Manipulating Tshark Output

Which tools I should use to manipulate the data depends on the goal I’m trying to achieve. Linux has a wide range of text manipulation tools such as cut, sort, uniq and grep. With a bit of Google searching, you can find a ton of useful write-ups on using each of these tools. For this blog entry, I want to cover the “R” command as it permits us to do some statistical analysis.

Here’s the command I used to generate data output similar to the first screen capture, but in a format, I can use for beacon analysis:

tshark -r interesting.pcap -T fields -E separator=, -e ip.src -e ip.dst -e
ip.proto -e udp.dstport -e ip.len -e 
frame.time_delta_displayed ip.dst==165.227.88.15 and udp.dstport==53  > analyze.txt

This produced a file called “analyze.txt” which contained data similar to the following:

192.168.88.2,165.227.88.15,17,53,89,1.073288580
192.168.88.2,165.227.88.15,17,53,89,1.067193833
192.168.88.2,165.227.88.15,17,53,89,1.057524219
192.168.88.2,165.227.88.15,17,53,89,1.085981806
192.168.88.2,165.227.88.15,17,53,89,1.072384382

It is the last two fields I’m interested in analyzing. With beacon analysis, I want to look for repeating patterns. Consistency in both session data size and timing can be indications of an internal system that has been compromised and is calling home. One way to check for repeating patterns is to analyze the standard deviation and the variance of the data. Luckily the R command can do this for us.

I’m going to use “cut” to extract the column of data that I’m interested in analyzing, and then use R to identify the minimum, maximum, mean, standard deviation and variance of the data set.
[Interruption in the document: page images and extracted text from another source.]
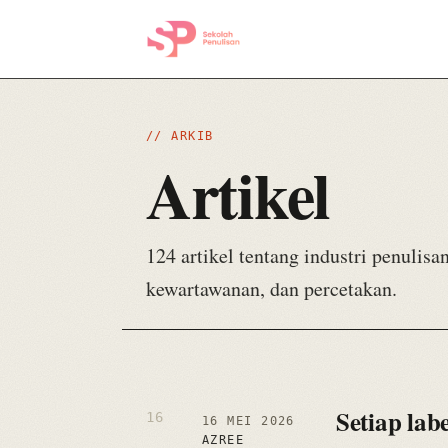
// ARKIB
Artikel
124 artikel tentang industri penulisan
kewartawanan, dan percetakan.
Setiap lab
16 MEI 2026
AZREE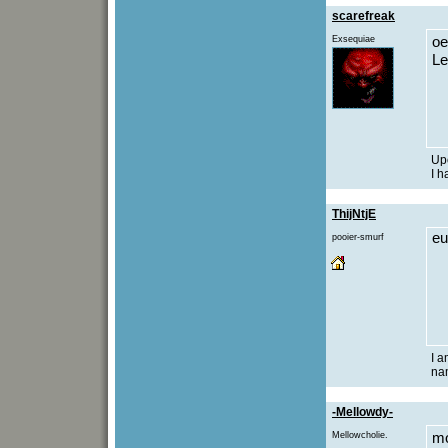
scarefreak
Exsequiae
oe
Le
Upo
I h
ThijNtjE
eu
pooier-smurf
I a
na
-Mellowdy-
Mellowcholie.
mo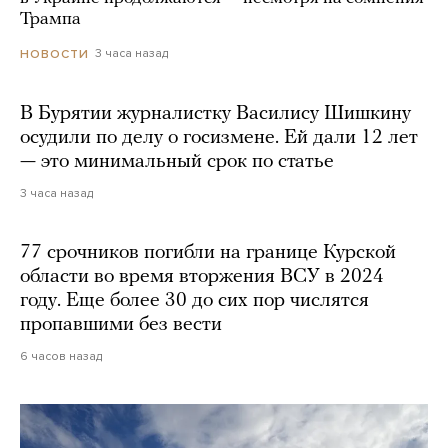
Трампа
3 часа назад
НОВОСТИ
В Бурятии журналистку Василису Шишкину
осудили по делу о госизмене. Ей дали 12 лет
— это минимальный срок по статье
3 часа назад
77 срочников погибли на границе Курской
области во время вторжения ВСУ в 2024
году. Еще более 30 до сих пор числятся
пропавшими без вести
6 часов назад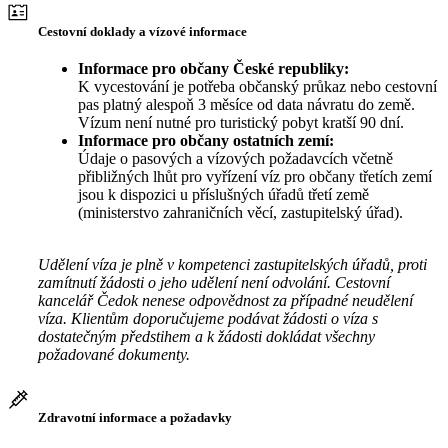
Cestovní doklady a vízové informace
Informace pro občany České republiky:
K vycestování je potřeba občanský průkaz nebo cestovní
pas platný alespoň 3 měsíce od data návratu do země.
Vízum není nutné pro turistický pobyt kratší 90 dní.
Informace pro občany ostatních zemí:
Údaje o pasových a vízových požadavcích včetně
přibližných lhůt pro vyřízení víz pro občany třetích zemí
jsou k dispozici u příslušných úřadů třetí země
(ministerstvo zahraničních věcí, zastupitelský úřad).
Udělení víza je plně v kompetenci zastupitelských úřadů, proti
zamítnutí žádosti o jeho udělení není odvolání. Cestovní
kancelář Čedok nenese odpovědnost za případné neudělení
víza. Klientům doporučujeme podávat žádosti o víza s
dostatečným předstihem a k žádosti dokládat všechny
požadované dokumenty.
Zdravotní informace a požadavky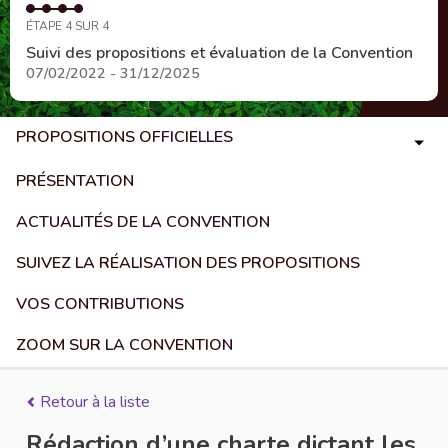
ÉTAPE 4 SUR 4
Suivi des propositions et évaluation de la Convention
07/02/2022 - 31/12/2025
PROPOSITIONS OFFICIELLES
PRÉSENTATION
ACTUALITÉS DE LA CONVENTION
SUIVEZ LA RÉALISATION DES PROPOSITIONS
VOS CONTRIBUTIONS
ZOOM SUR LA CONVENTION
Retour à la liste
Rédaction d’une charte dictant les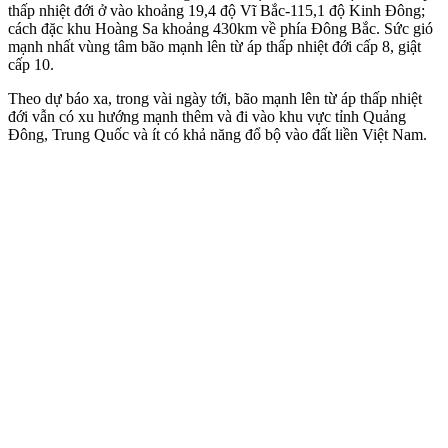
thấp nhiệt đới ở vào khoảng 19,4 độ Vĩ Bắc-115,1 độ Kinh Đông;
cách đặc khu Hoàng Sa khoảng 430km về phía Đông Bắc. Sức gió
mạnh nhất vùng tâm bão mạnh lên từ áp thấp nhiệt đới cấp 8, giật
cấp 10.
Theo dự báo xa, trong vài ngày tới, bão mạnh lên từ áp thấp nhiệt
đới vẫn có xu hướng mạnh thêm và đi vào khu vực tỉnh Quảng
Đông, Trung Quốc và ít có khả năng đổ bộ vào đất liền Việt Nam.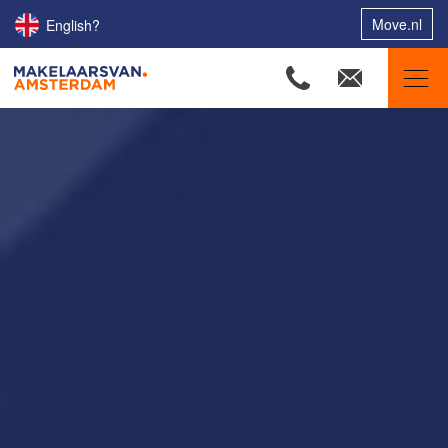
Move.nl
English?
Makelaars van Amsterdam
Ons aanbod
Woningzoekers
Onze makelaars
Onze expertises
Huis verkopen
Huis kopen
Uw huis verhuren
Onze diensten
Here’s an example:

cut -d ',' -f 5 analyze.txt | Rscript -e 'y <-scan("stdin", quiet=TRUE)' 
-e 'cat(min(y), max(y), mean(y), sd(y), var(y), sep="\n")'
89
290
95.74
33.82236
1143.952

In the above example, “cut” extracts column 5 which is the amount of data transferred in each session. It then passes these values to “R” which calculates the minimum, maximum, mean, standard deviation and variance for this data set. Note that my standard deviation is much larger than the difference between the mean and the minimum value. This tells me that most of my sessions are closer to the minimum 89 byte size. This is somewhat interesting because it indicates that the majority of traffic exchanged between these two systems involved sessions with a small amount of data. This could be indicative of a beaconing heartbeat but is certainly not conclusive.

I can perform a similar analysis on the session timing:

cut -d ',' -f 6 analyze.txt | Rscript -e 'y <-scan("stdin", quiet=TRUE)' 
-e 'cat(min(y), max(y), mean(y), sd(y), var(y), sep="\n")'
0
2.088164
0.9999386
0.2973222
0.08840052

This is where things get really interesting. Note that the maximum gap between sessions is just a bit over two seconds. This is extremely frequent. Also, note that the variance from the mean is just .08840052 seconds or about 88 ms. This tells us that an overwhelming majority of the communication sessions are taking place almost exactly .9999 seconds apart from each other. This is a clear indicator of a beacon heartbeat.  Based on this data, if I did not expect to see beacon behavior between these two systems, I would want to subject the internal system to a forensic analysis.

Summary

One of the challenges of packet analysis is honing in on the interesting bits and ignoring everything else. This can be a challenge with the default view in most packet decoders, as you either get too much information or not enough. Further, while graphical analysis tools can be easy to use, they make it difficult to leverage other tools or automate an analysis. By leveraging tshark’s ability to print specific fields, you can manipulate data as needed to perform an in-depth analysis.